Я кивнул, так как знал, что синьор Контино почти никогда не ошибается. Он всегда там, где ведутся масштабные земляные работы, укрощаются полноводные реки, образуются искусственные водоемы и возводятся плотины и гидростанции. А еще он там, где строятся виллы с видом на водопады и на прочие прелести природы.
Синьор Контино когда-то купил огромный лесистый склон возле Рейнского водопада, в сорока пяти километрах от Цюриха, и построил на нем три милые гостинички. Каждая их роскошная комната имеет божественный вид на кипящие воды Рейна и на безумствующую водную метель великого Рейнского водопада. Представьте, это приносит очень неплохой доход, как и все, чем когда-либо занимался синьор Контино.

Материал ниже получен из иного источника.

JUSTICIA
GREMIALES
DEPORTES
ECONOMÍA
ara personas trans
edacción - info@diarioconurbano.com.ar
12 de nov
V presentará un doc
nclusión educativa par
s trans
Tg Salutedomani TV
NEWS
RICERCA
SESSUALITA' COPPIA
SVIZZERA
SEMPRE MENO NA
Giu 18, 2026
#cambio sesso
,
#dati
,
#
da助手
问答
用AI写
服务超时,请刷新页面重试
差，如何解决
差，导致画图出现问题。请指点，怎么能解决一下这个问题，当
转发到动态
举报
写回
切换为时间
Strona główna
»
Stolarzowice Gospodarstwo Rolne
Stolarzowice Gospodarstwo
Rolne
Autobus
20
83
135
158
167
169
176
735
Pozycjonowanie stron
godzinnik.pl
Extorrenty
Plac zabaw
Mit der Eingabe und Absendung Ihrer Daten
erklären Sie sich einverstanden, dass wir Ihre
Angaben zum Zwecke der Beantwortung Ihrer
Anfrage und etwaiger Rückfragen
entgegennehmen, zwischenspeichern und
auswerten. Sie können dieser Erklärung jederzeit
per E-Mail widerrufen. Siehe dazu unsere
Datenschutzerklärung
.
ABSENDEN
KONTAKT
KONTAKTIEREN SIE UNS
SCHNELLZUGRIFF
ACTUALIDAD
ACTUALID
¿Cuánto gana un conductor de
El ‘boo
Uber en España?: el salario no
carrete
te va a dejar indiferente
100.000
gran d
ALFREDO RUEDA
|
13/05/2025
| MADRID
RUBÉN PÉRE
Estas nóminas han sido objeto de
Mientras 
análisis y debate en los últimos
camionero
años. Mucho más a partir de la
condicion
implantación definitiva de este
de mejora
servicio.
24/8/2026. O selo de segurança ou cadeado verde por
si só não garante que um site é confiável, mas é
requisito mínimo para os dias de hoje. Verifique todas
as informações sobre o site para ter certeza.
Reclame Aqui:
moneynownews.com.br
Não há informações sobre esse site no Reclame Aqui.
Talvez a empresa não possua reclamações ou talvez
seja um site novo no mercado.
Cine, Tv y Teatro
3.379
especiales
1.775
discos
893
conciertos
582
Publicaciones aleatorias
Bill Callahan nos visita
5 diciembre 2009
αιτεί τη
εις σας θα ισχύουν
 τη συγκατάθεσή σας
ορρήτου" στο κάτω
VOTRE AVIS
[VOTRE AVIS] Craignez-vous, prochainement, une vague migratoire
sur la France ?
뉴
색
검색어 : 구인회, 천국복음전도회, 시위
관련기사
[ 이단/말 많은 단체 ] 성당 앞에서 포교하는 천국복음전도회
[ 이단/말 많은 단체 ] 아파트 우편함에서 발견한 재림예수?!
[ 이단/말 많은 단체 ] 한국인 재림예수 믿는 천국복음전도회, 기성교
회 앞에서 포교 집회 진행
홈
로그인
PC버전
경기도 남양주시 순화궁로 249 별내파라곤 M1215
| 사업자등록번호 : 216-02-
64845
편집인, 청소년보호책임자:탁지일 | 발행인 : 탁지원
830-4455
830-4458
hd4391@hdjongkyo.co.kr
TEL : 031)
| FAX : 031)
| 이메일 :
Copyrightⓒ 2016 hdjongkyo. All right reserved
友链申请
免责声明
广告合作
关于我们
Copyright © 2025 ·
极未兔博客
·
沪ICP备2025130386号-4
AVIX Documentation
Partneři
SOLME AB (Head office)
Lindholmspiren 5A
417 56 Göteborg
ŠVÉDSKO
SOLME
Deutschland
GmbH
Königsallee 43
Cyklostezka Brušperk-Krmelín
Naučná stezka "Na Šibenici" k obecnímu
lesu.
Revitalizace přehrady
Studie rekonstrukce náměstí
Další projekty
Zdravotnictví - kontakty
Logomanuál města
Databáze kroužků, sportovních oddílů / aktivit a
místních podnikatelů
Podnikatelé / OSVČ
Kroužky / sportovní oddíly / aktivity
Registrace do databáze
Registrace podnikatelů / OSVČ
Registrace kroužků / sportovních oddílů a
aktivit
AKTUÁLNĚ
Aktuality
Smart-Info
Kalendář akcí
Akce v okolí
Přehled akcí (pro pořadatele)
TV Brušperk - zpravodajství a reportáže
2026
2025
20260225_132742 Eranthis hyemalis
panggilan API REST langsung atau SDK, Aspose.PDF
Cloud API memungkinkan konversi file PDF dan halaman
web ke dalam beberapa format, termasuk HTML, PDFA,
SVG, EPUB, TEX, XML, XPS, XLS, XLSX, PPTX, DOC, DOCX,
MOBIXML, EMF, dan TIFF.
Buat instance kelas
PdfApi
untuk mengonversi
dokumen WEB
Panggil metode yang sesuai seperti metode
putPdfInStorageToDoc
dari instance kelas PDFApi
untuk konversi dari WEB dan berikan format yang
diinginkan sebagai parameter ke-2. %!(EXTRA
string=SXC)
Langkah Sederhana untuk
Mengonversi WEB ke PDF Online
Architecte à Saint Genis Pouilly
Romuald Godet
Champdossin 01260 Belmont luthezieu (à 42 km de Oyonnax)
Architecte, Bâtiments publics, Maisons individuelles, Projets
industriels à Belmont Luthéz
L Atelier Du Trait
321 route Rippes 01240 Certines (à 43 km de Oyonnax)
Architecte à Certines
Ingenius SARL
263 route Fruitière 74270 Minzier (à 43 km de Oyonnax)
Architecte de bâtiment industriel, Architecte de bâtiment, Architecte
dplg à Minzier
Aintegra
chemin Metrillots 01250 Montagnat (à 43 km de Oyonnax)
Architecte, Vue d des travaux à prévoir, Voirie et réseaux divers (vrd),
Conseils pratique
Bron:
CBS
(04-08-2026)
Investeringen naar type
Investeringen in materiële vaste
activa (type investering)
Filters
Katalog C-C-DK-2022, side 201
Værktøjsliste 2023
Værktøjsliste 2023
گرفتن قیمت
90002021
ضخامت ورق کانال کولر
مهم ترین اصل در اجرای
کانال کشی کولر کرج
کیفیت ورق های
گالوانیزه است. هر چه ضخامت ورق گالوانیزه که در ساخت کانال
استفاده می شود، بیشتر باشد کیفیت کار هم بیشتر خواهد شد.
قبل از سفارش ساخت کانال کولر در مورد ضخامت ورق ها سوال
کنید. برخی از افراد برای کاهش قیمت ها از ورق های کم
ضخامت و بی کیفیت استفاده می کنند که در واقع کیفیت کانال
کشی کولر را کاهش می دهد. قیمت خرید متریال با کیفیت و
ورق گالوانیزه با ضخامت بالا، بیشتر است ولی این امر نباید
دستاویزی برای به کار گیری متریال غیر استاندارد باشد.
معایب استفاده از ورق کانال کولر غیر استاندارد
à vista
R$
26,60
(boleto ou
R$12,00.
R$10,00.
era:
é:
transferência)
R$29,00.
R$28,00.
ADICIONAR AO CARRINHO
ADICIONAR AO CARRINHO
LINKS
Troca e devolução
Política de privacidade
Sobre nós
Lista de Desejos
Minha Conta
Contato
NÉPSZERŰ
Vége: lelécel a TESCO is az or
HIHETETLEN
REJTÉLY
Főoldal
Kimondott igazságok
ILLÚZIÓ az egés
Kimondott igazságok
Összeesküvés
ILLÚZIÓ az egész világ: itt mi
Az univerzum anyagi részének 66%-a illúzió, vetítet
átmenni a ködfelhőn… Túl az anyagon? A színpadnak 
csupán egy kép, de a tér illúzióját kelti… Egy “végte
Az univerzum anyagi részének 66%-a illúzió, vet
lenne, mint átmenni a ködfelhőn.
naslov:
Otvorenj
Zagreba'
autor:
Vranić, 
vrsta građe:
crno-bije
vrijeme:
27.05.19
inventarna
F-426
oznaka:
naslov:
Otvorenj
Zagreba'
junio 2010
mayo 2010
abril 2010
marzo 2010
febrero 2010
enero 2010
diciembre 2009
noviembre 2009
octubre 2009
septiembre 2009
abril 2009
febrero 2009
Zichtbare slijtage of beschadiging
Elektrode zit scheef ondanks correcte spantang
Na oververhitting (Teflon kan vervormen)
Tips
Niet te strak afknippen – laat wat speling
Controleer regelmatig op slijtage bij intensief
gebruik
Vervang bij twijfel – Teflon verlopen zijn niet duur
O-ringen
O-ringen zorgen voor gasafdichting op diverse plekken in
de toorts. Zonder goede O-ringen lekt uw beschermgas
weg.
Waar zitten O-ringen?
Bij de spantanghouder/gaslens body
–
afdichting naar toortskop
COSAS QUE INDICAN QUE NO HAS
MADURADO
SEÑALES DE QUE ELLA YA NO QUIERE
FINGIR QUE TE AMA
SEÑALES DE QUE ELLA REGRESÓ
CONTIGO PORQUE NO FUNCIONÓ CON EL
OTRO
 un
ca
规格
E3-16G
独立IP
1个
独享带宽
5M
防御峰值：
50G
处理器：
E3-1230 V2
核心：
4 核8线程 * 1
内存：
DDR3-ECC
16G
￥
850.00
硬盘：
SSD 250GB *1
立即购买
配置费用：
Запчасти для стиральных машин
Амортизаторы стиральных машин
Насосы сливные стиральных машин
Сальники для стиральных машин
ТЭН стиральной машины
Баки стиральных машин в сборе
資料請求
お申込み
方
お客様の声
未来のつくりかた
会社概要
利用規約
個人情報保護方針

Однако сейчас он с прежней печалью в ясных, юных своих голубых глазах говорит о трудах пьемонтского винодела синьора Гайа. Сравнивает высокое искусство винодела с прагматичным ремеслом предприимчивого бизнесмена. Хотя именно это ремесло позволяет ему наслаждаться дорогим детищем винодела.
Я поторопился к старшему сомелье за пыльной бутылкой пьемонтского «Барбареско», с которой неприлично сдувать ее заслуженную благородную пыль. Через минуту я уже украсил белый пластиковый столик возле шезлонга синьора Контино бутылкой семилетнего «Барбареско», ловко, одним наработанным движением, выкрутил пробку и плеснул ему на донышко хрустального фужера пробную капельку. Он замахал обеими руками:
— Марокканец, черт бы тебя побрал! Разве такое вино пробуют? Если кто-то вздумает это сделать, разбей эту драгоценную бутылку о его козлиные рога!
Я немедленно наполнил бокал, но он требовательно, вскинув правую бровь над юным аквамариновым глазом, указал полным пальцем на второй фужер. Я наполнил ровно наполовину и его, но синьор Контино еще строже посмотрел на меня, и я, с удовольствием подчиняясь, долил до верхушки и свой бокал.
— Вот так, марокканец! А ну-ка prosit! Salute! Но не залпом, мулат! Это тебе не ваша крестьянская кашаса, которая лишь дурит и без того дурные головы!